These values can be compared to the first estimates based on ScS travel times (waves reflected from Mars’ CMB) of 1, 830 ± 40 km (11), 1, 840 ± 10 km (37), 1, 845 ± 25 km (7), and 1, 773 ± 41 km when crustal constraints are used in the geodynamical inversion of ref. 8. Thus, while mostly consistent within the uncertainties quoted, our results support a slightly smaller core.
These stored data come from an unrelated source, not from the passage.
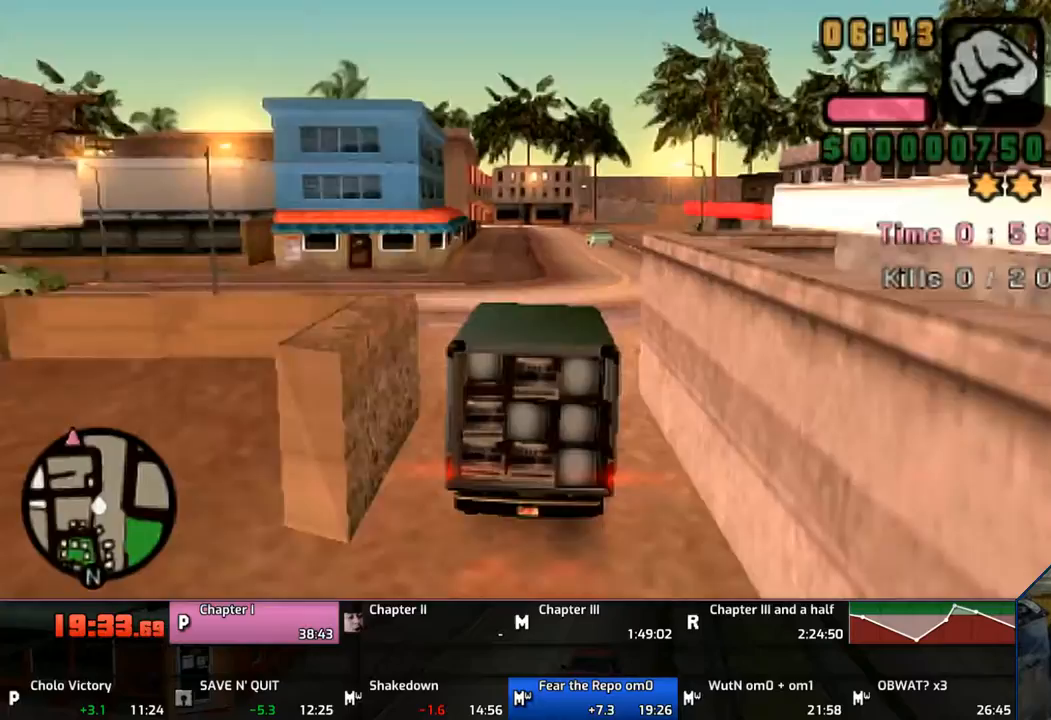
{"buttons": ["CROSS"], "left_stick": "center", "right_stick": "center", "events": [[233, "left_stick", "center"], [367, "left_stick", "left"], [467, "left_stick", "center"]]}
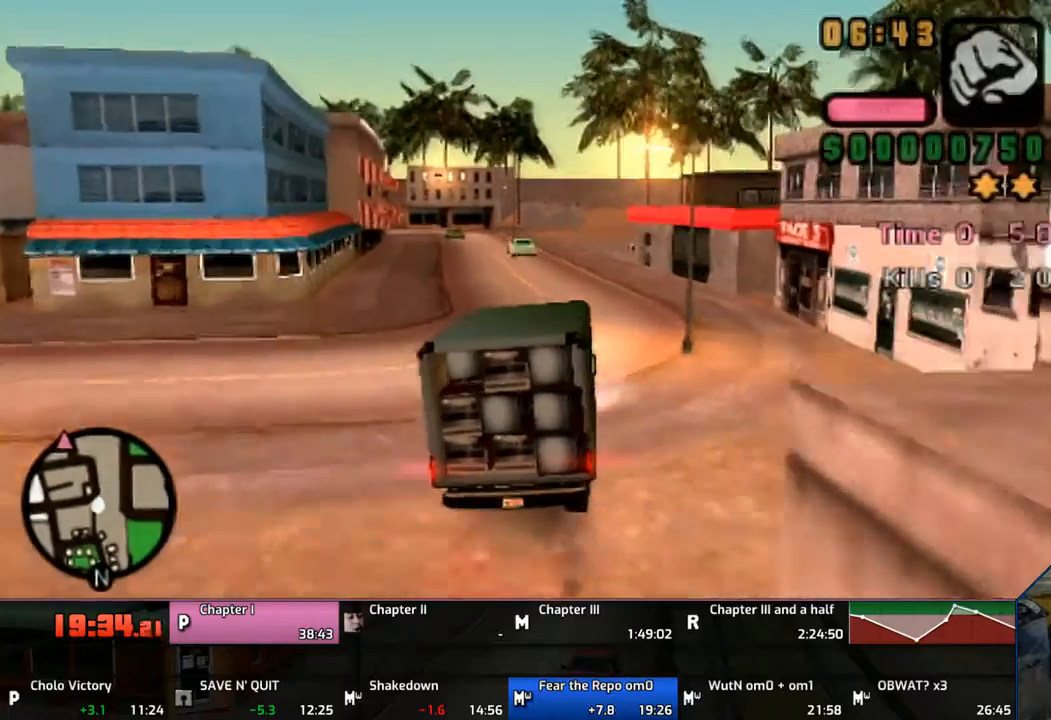
{"buttons": ["CROSS"], "left_stick": "center", "right_stick": "center", "events": [[167, "left_stick", "left"], [217, "left_stick", "center"]]}
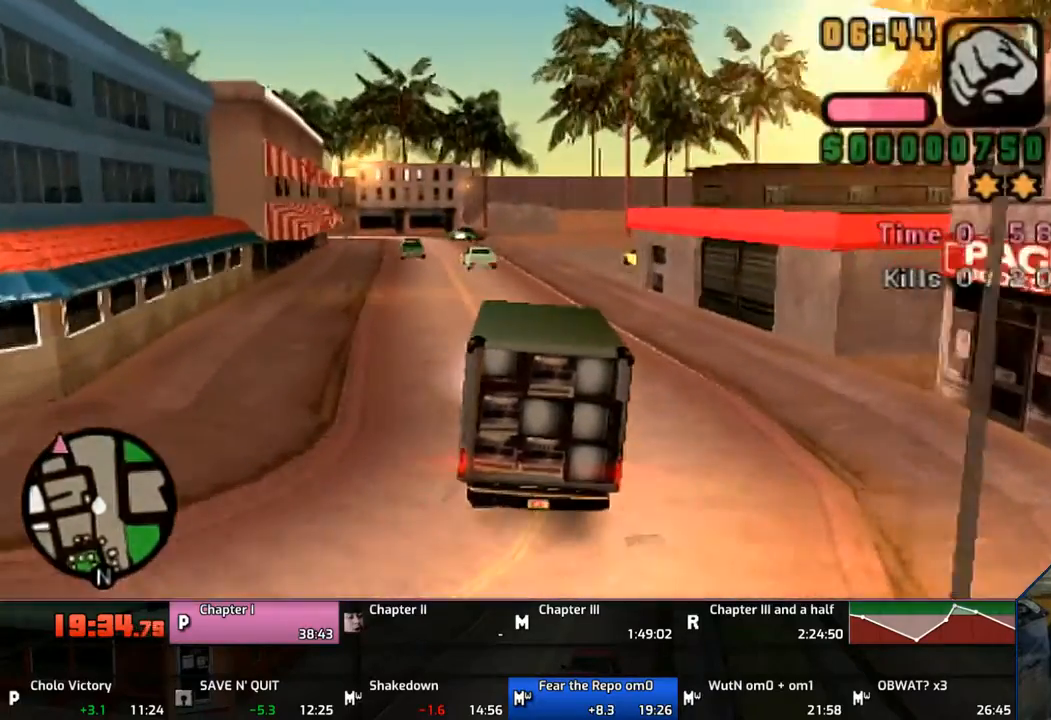
{"buttons": ["CROSS"], "left_stick": "left", "right_stick": "center", "events": [[17, "left_stick", "right"], [167, "left_stick", "center"], [317, "left_stick", "left"]]}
When we compare models constructed using EH45 to inform mantle composition, median bulk core densities, ρc, are 6.21 g/cm3 (IQR: 6.18 to 6.24 g/cm3) and 6.25 g/cm3 (IQR: 6.18 to 6.34 g/cm3) for the geophysical and geodynamical models, respectively. These average core densities depend on assumed mantle composition; for example, in the geophysical inversions, replacing the EH45 composition model with the TAY one reduces ρc by 0.05 g/cm3, while instead using LF increases ρc by 0.01 g/cm3. The largest median bulk core density is obtained in the geodynamical inversions using the YMD mantle composition (ρc = 6.35 g/cm3, IQR: 6.27 to 6.50 g/cm3). Accounting for uncertainties due to assumptions of mantle composition, the range of median core densities we obtain in this study, ρc = 6.16 to 6.35 g/cm3, is higher than the earlier estimates of 6.0±0.3 g/cm3 (11). Within uncertainty, they overlap with estimates obtained by (37) and (7) of 6.15 ± 0.046 g/cm3 and 6.1 ± 0.1 g/cm3, respectively, and allow us to rule out some of the lighter core scenarios reported in ref. 11.
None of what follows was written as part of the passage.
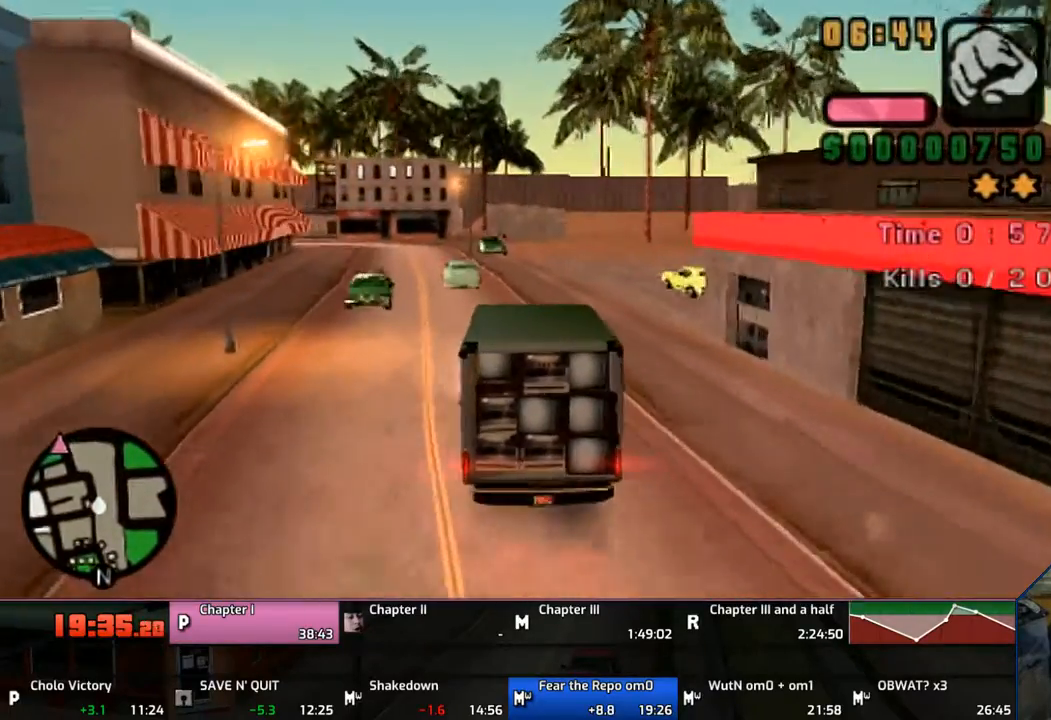
{"buttons": ["CROSS"], "left_stick": "up-left", "right_stick": "center", "events": [[150, "left_stick", "center"], [217, "left_stick", "up-left"]]}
The P-wave velocity at the top of the core, VCMB, is seismically constrained for the first time by our observation of SKS. We find that, at the CMB, the median seismic P-wave velocity ranges from ∼4.89 to 5.05 km/s, depending on assumptions of mantle composition. Using EH45 to inform the mantle composition, the geophysical and geodynamical models presented here have median CMB core velocities of 4.94 (IQR: 4.87 to 5.05 km/s) and 4.89 (IQR: 4.78 to 5.01 km/s), respectively. These estimates are lower than those measured for pure liquid iron (e.g., 5.14 ± 0.14 km/s at 20.5 GPa and 2,300 K, 72), providing a further, independent argument in favor of a substantial fraction of light elements in the Martian core. Geodynamical inversions using the seismic travel time dataset of ref. 8, but excluding the core-transiting signals, result in a faster median VCMB of 5.10 km/s and much greater uncertainties (∼110% broader IQR: 4.87 to 5.35 km/s). The extra information contained in the SKS travel times allows us to substantially narrow the estimates of VCMB relative to premission predictions (15, 16, 18, 30, 32) (Fig. 2). With two events providing SKS observations, there is necessarily some degree of trade-off between the seismic velocity at the CMB and the velocity gradient in the core. Nonetheless, the velocities of our model families are tighter both at the CMB and at depth when we include the SKS data.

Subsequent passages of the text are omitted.